After the opening prayer, we are to proceed to the first stage of the actual meditation, which deals primarily with the intellect. Here, the main task for us, according to the writer, is to take the subject we’ve chosen to meditate on, be it sin, or predestination, or God’s omnipotence or something else, and to think about all that Scripture has to say about that subject. We’re to let our minds range throughout the Old and New Testaments, to gather up and to reflect upon all that is said there about it. And here, Egerton suggests, it becomes useful to bring in some logic for help. He lists eight logical categories, taken from the philosophical method of a Frenchman called Peter Ramus, or Pierre de la Ramée, whose ideas were popular in the seventeenth century.

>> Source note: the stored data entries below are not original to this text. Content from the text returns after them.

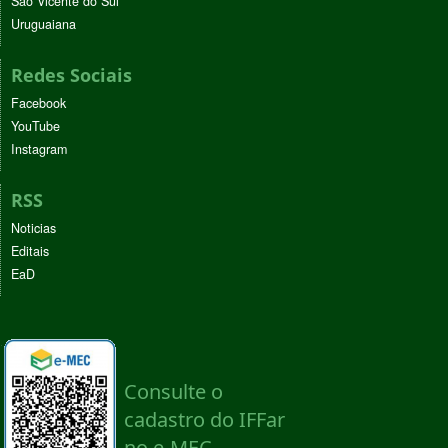
São Vicente do Sul
Uruguaiana
Redes Sociais
Facebook
YouTube
Instagram
RSS
Noticias
Editais
EaD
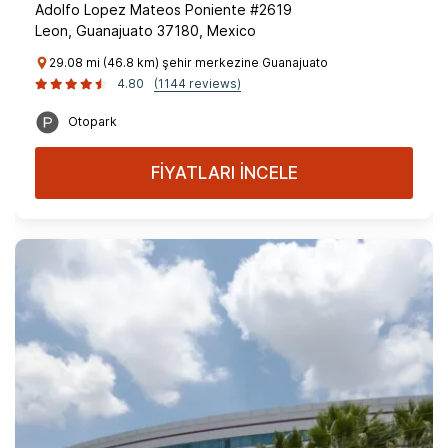
Adolfo Lopez Mateos Poniente #2619
Leon, Guanajuato 37180, Mexico
29.08 mi (46.8 km) şehir merkezine Guanajuato
4.80
(1144 reviews)
Otopark
FİYATLARI İNCELE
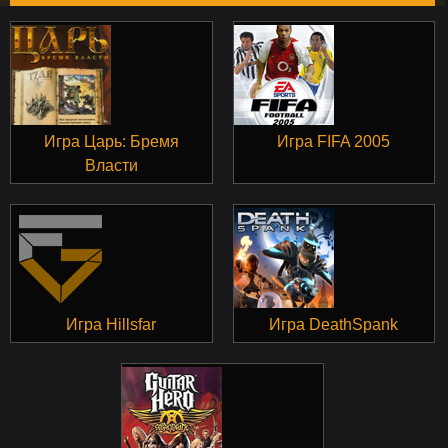
Игра Царь: Бремя
Игра FIFA 2005
Власти
Игра Hillsfar
Игра DeathSpank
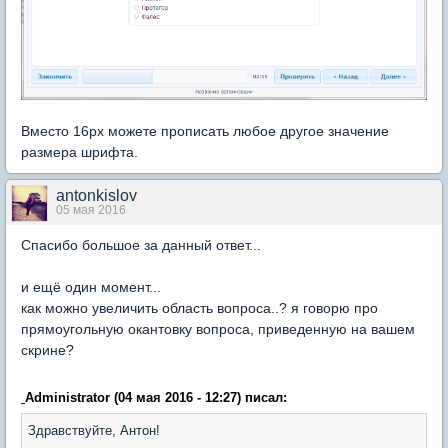
Вместо 16px можете прописать любое другое значение
размера шрифта.
antonkislov
05 мая 2016
Спасибо большое за данный ответ...
и ещё один момент...
как можно увеличить область вопроса..? я говорю про
прямоугольную окантовку вопроса, приведенную на вашем
скрине?
Administrator (04 мая 2016 - 12:27) писал:
Здравствуйте, Антон!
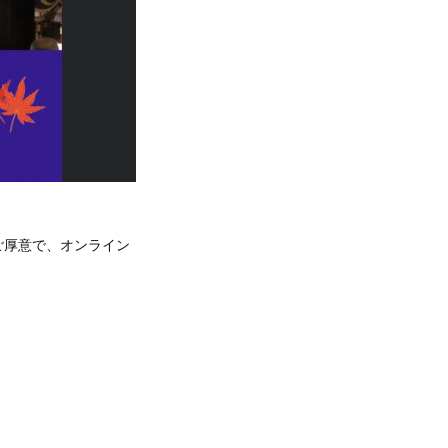
ご厚意で、オンライン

Ramus’s method was seen as an alternative to traditional scholasticism, but it was actually fairly similar to Aristotelianism. Egerton’s readers are to cogitate on their subject from the standpoint of these eight logical categories. They are
  1. first, its definition or description;
  2. second, its distribution, that is, its parts or kinds;
  3. third, its cause or causes, especially its efficient and final causes;
  4. fourth, its fruits or effects;
  5. fifth, its class, or the subject wherein it is occupied;
  6. sixth, the qualities or properties adjoined to it or cleaving unto it;
  7. seventh, what is different from, opposite to or contrary to it; and
  8. eighth, what it is like.
And thus we are to muse upon our scriptural subject for some time.

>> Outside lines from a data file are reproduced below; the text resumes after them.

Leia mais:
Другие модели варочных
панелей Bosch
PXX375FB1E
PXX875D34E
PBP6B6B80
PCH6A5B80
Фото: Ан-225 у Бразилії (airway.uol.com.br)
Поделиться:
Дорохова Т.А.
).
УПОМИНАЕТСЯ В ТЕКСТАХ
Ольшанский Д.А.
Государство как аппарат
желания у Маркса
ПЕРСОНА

Eventually we’re ready for the second stage, which involves the affections. The goal of this second and last stage, according to Egerton, is “to have a sensible taste, lively touch, and fruitful feeling of that whereof we have discoursed with ourselves, according to the former direction; that we may be affected either with godly joy, or godly sorrow, godly hope, or godly fear, etc.” He now lays out five instructions to bring about what he calls “the quickening and affecting of the heart”.
  1. First, we are to enter into a “lamentable and doleful complaining and bewailing of our estate, either in respect of the sin that abounds there, or the grace that is wanting”. This heightened awareness of our own wretched condition should be a natural result of the first stage of the meditation.
  2. Second, he says, we are to cultivate "a most passionate, vehement, earnest and hearty wishing and longing after the removal of this sin and punishment which is hated, and for the obtaining of the good things that are loved.” Now feelings of sorrow and conviction are to be trained on a specific goal, the removal of sin or the obtaining of grace and pardon.
  3. Third, he says, we should make "a humble and unfeigned acknowledgement and confession of our own weakness and disability, either to remove the evil, or to obtain the good proceeding from a broken, sorrowful heart”. At this point, towards the end of exercise, the meditation begins to express itself in prayer form, and now we are asked to confess our helplessness in the obtaining of what we desire – either the removal of sin or the obtaining of grace and virtue.
  4. Fourth, Egerton says, we should fervently petition God, "earnestly craving and begging at his hands, either the removing of the evil which our soul hates, or the obtaining of the good which it longs after”. Now the prayer takes full form.
  5. Fifth and finally, we are “to take cheerful confidence, raising and rousing up our souls after [all that we have experienced], such doleful complaining, hearty wishing, humble confessing, unfeigned acknowledging, and earnest craving of that we want”. Now, says Egerton, we are to look with hope and trust to the mercy of God, having faith “grounded upon the most sweet and sure promises of God, made to them that call upon him in faith, and upon the experience which the saints of God in all ages have had, of the success of their suits, who were never sent away empty, but either obtained that thing which they begged”.
So, from the intellectual analysis and reflection that a devotee has carried out during the first stage of this meditation, he or she would ideally draw out both sorrow and joy, fear and faith, during this second and final stage – and this, under gracious circumstances, would lead to a changed life. This was one form of Catholic contemplation, re-articulated through a Puritan grid.